Is there any social issue that elected officials don’t think they can solve? Loneliness is a highly complex phenomenon, produced by an interplay of cultural components and personal psychological attributes. One senator thinks he can fix it with bureaucracy and “public awareness.”

On Tuesday, Connecticut Democratic Sen. Chris Murphy announced the introduction of his “National Strategy for Social Connection,” a bill that would create “a federal office to combat the growing epidemic of American loneliness, develops anti-loneliness strategies, and fosters best practices to promote social connection,” as Murphy put it.

The idea that the federal government can solve loneliness is naive and laughable. If there is an “epidemic of loneliness” in America—a big if—its causes are surely so diverse that no group of bureaucrats is going to dislodge it. And certainly not with the silly solutions Murphy proposes.

Murphy’s bill would create an “Office of Social Connection Policy to advise the president on loneliness and isolation,” order federal agencies to implement a “national strategy on social connection,” and start a public awareness campaign to educate people about fostering connections.

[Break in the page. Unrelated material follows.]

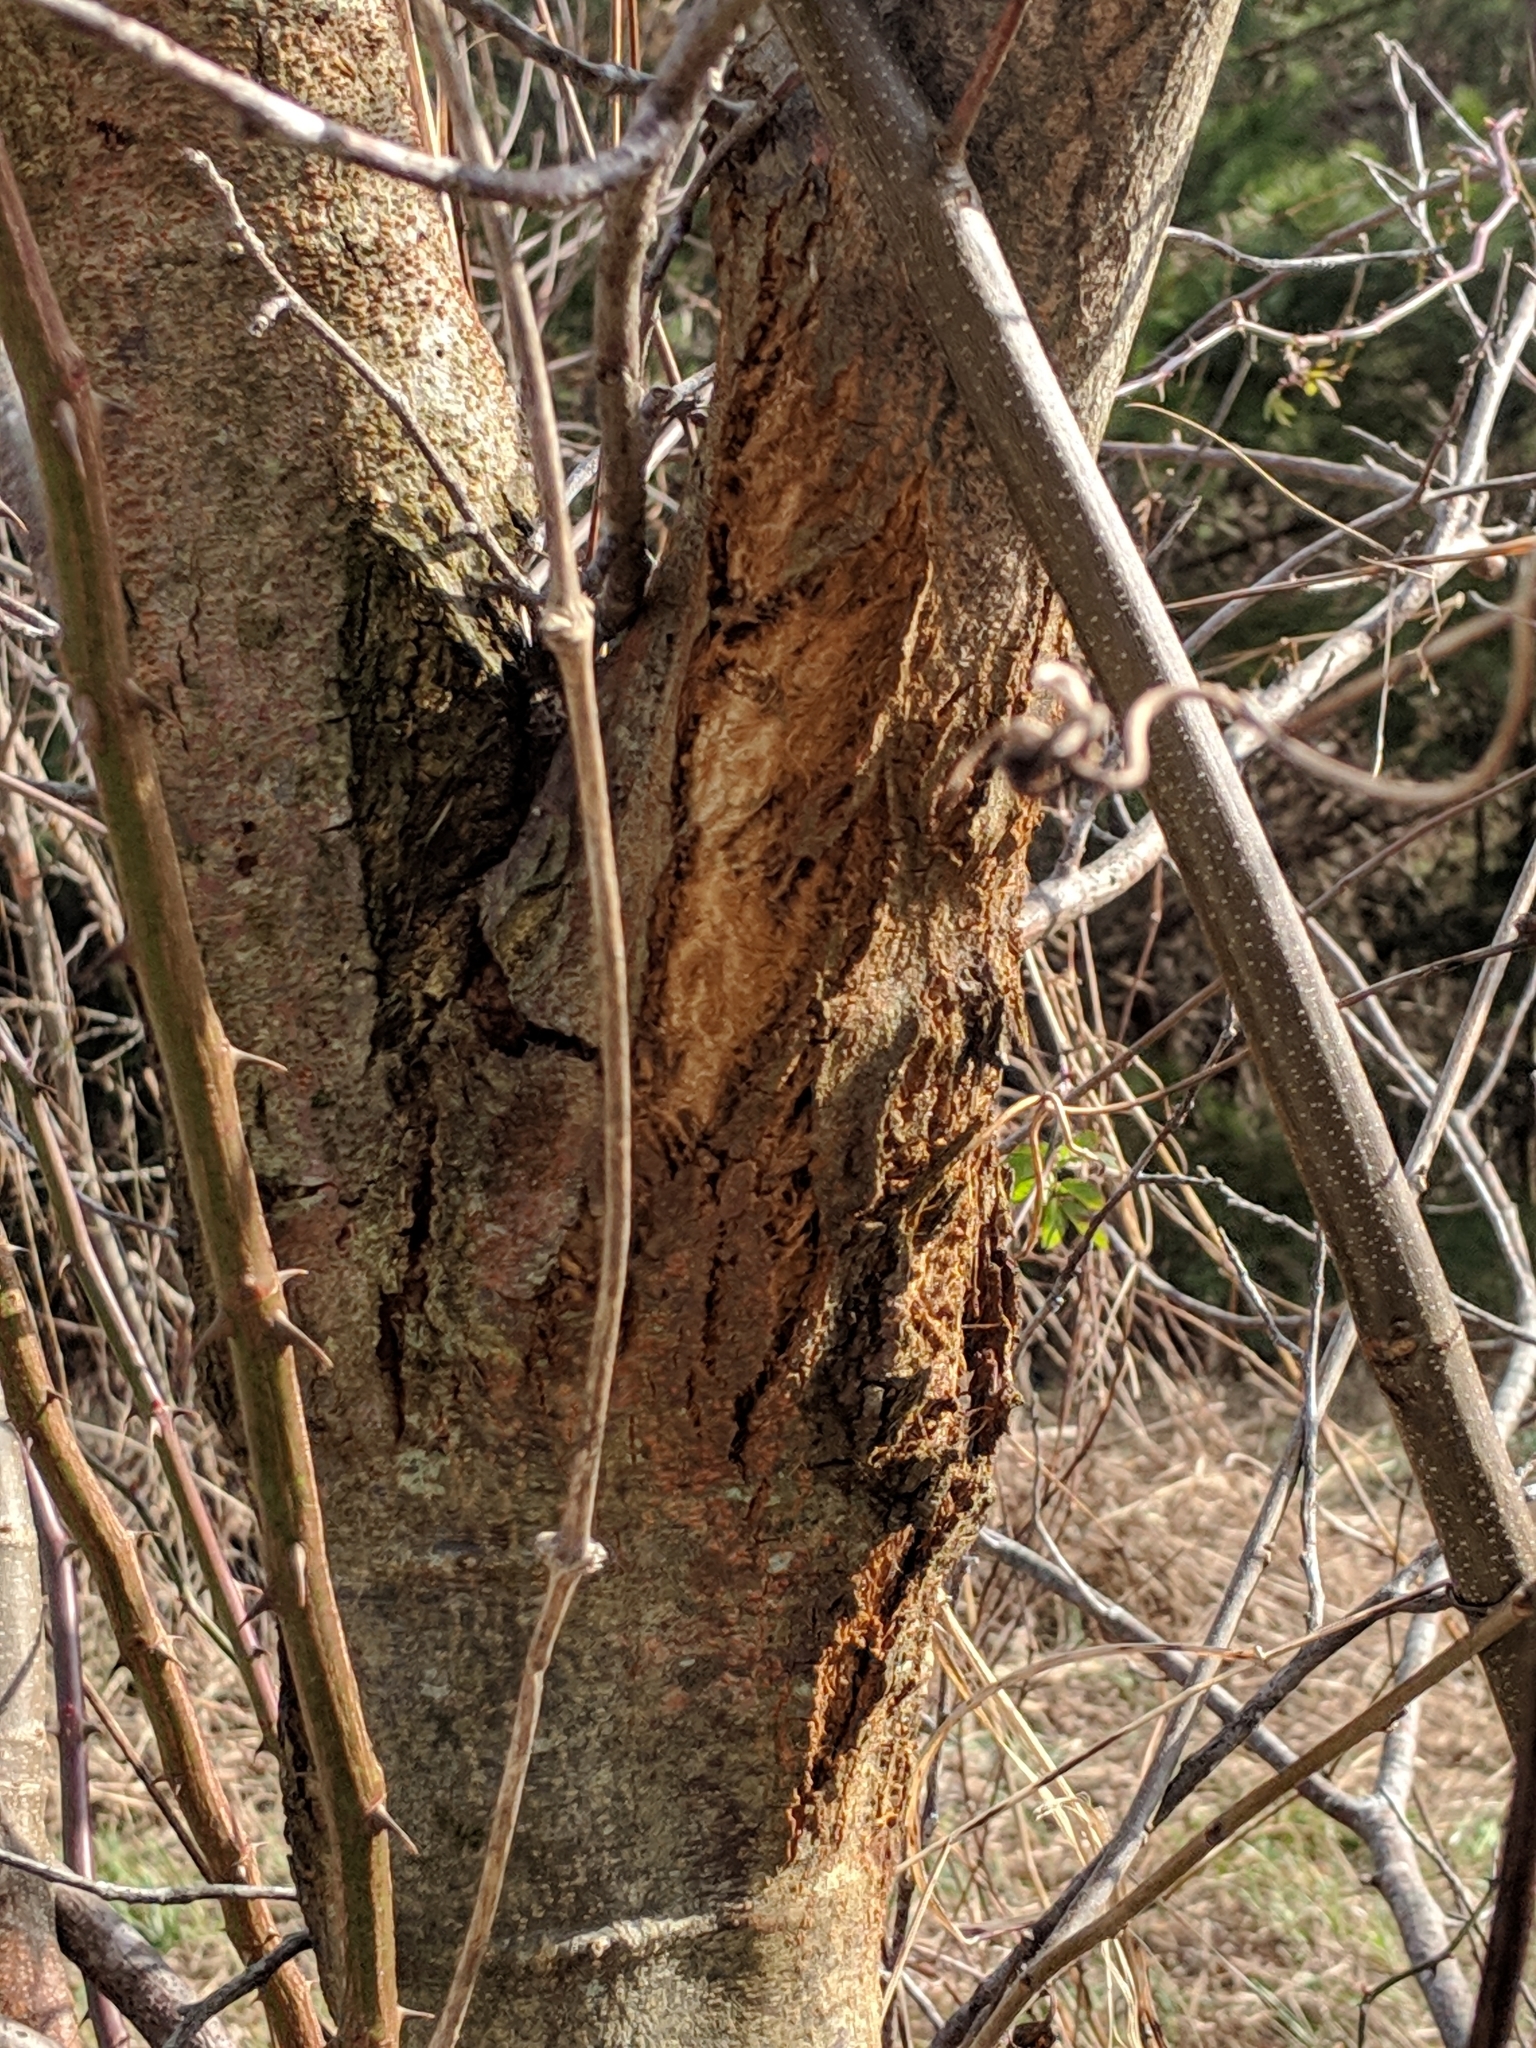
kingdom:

“Similar to existing national guidelines on nutrition, sleep, and physical activity, the Office would issue research-based best practices on how to better engage and connect with our local communicates,” Murphy’s summary of the bill states.

U.S. nutrition guidelines, of course, have a long history of being ridiculously unscientific and plagued by cronyism. And whatever one thinks about nutrition and physical activity guidelines today, there’s no denying that Americans are massively overweight and way too sedentary. So, I’d hardly call these things models of efficacy.

In fact, national guidelines on how to be less lonely are bound to work about as well as nutrition and physical fitness guidelines have: not at all.